But eventually I got through it.

As I did, I found lots of opportunities to develop more of the ideas from my key points. Sometimes, they will just jump out at you if you keep a lookout for them.
 

Step 7: Editing the plan

It might be a good idea to take a short break before you jump into this. Clear your mind. See a friend. Do a hobby. Give it a week.

When you feel up to it, go back to your general notes. Review your summary. Do your chapters match the plan? Do your chapters emphasize the right things? What does your emphasis say about your themes?

Now is also the time to revisit your key points lists. Now that you have your scenes, did you accomplish any of these without knowing? Are there scenes that could be improved by the addition of one of your key ideas?

Do any of your chapters have way more scenes than the rest? Or way more notes? Might any of these chapters benefit from being split in two?

Are there any chapters that start more abruptly than you wish? Are there any chapters that feel particularly rushed toward the start or end? Are there sections of antecedent action that might benefit from being rewritten as actual scenes? Might some of these places benefit from having chapters inserted between?
 
Do you have any chapters where nothing happens? Are there chapters with abnormally few scenes, or few notes? Could these chapters be cut?
 
Deciding how long to stay here and how much work to put into it can be difficult. All I can say is that I stayed here until it felt right--until I was confident that if I followed the plan I'd made, I would end up with the novel I'd dreamed of making.
 

Parting words

I am about to start rewriting The Roots We Grew and Severed based on the plan I made. I will let you know how it goes, and in time, I'm sure I'll have revisions to make to this process. As always, I'll do my best to share my learnings.

Thank you for reading!

Monday 3 January 2022

Progress update (experiments in planning an 8 book series)

It's been a while since I've given an update here, but rest assured, I have been hard at work.

I have made 2 demo chapters, the more recent of which is available here.

The audio sequencer is working exactly as intended, and I have made several improvements to the engine since the time of last writing, including the additions of full screen mode, and the ability to undo a page turn.

The most important piece of news I have is my realization that the project I have been calling "The Beast in the Ethos", is not one novel, but several--probably 8. I am pulling the "prologue" stories into the project proper, as novels in their own right. The first of these novels, titled, The Roots We Grew and Severed, has a prose first draft 70% complete at about 60000 words. I am currently making some high level revisions, and getting ready to power through the rest of the first draft, so I can start the next phase of the project.

I've had several issues with Roots, mostly relating to planning, and all stemming from the fact that at the outset, I believed this novel was a short story.
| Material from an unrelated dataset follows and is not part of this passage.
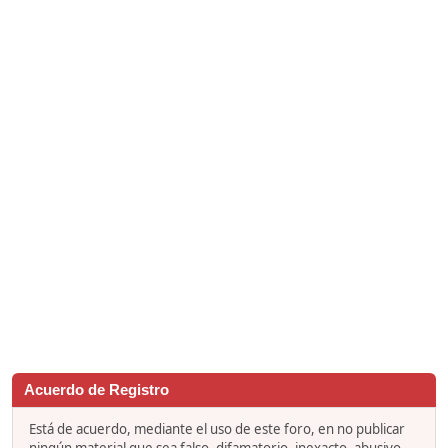
Acuerdo de Registro
Está de acuerdo, mediante el uso de este foro, en no publicar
Because of this wrong assumption, I did not follow the planning process I laid out for the project proper, and instead worked from only a very loose, high level plan. As a result, my first draft so far is much messier than I would prefer for a project I plan to work up to releasing as a serial.

I'm not concerned yet, however. A large part of my intent with Roots has been to test out and perfect my process, so that by the time I finish it, I can maintain a steady release schedule without major disruptions for the rest of the process.
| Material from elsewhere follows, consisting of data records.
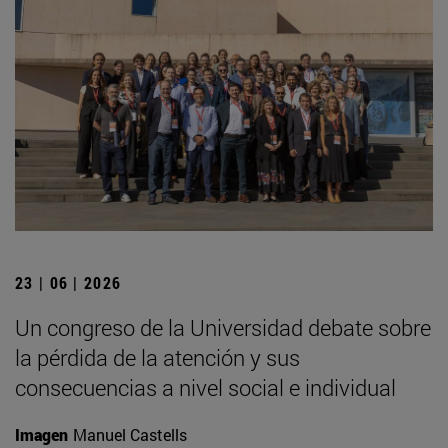
23 | 06 | 2026
Un congreso de la Universidad debate sobre
la pérdida de la atención y sus
consecuencias a nivel social e individual
Imagen
Manuel Castells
On the process note, let's talk about planning.

I started my planning process by planning what I believed was the main body of the story (what has become the second half of the series), from a high level, end to end. My intent was to end up with a fairly complete, scene-by-scene plan for the entire work, which would, in theory, assure that I could put out a first prose draft with a solid, well-constructed structure. It was ... not the funnest thing I ever did, and I did it much more clumsily than I thought I would, but over all, I believe it was a very good time investment.

I wish I'd done the same the first half of the series, particularly the book I'm writing now, The Roots We Grew and Severed.

I made a number of interesting (read: poor) decisions about how to approach Roots. The first, of course, was the lack of scene planning. Also fairly terrible, in retrospect, was my decision to write the three points of view, which took place over the same time, and would be interspersed throughout the final product, one at a time.

This decision seemed to make sense, because it would allow me to become fully immersed in the writing of each character. It did that, but it's also resulted in some structural weirdness for the book as a whole. Which brings me to where I am now.

When I say Roots' first draft is 70% complete, what I mean is, the stories of 2/3 of the POV characters have been told, from beginning to end, and I'm starting on the third. I've taken the opportunity to take a step back, and look at the work from a high level. I am going to do now what I wish I'd done from the start, and look at each chapter in order as I write the third character in. As in, I am going to work on revising chapters from the two existing characters in between writing new chapters.

Before I do that, however, it's time for a second round of planning.

I generally like to re-plan & revisit the existing plan as I begin the editing process, and this step becomes more crucial when the first draft was poorly planned to begin with.

It's always best, I find, to start this process from the very top level, and just note down the general ideas I want to convey with the characters, the setting, and the story. From there, I like to make a checklist of ideas I want to get across, and then map each of these ideas to events and scenes in the story. That creates a nice segue into scene-by-scene planning. The mapping can reveal which scenes are missing, through the ideas which don't come through, and which scenes may not be needed, by the scenes that don't have themes or developments associated to them.

I'm only hoping it goes as smoothly as what I've described. For me, planning is like pulling teeth. I'd always rather dive in and write prose or make illustrations, thank you very much.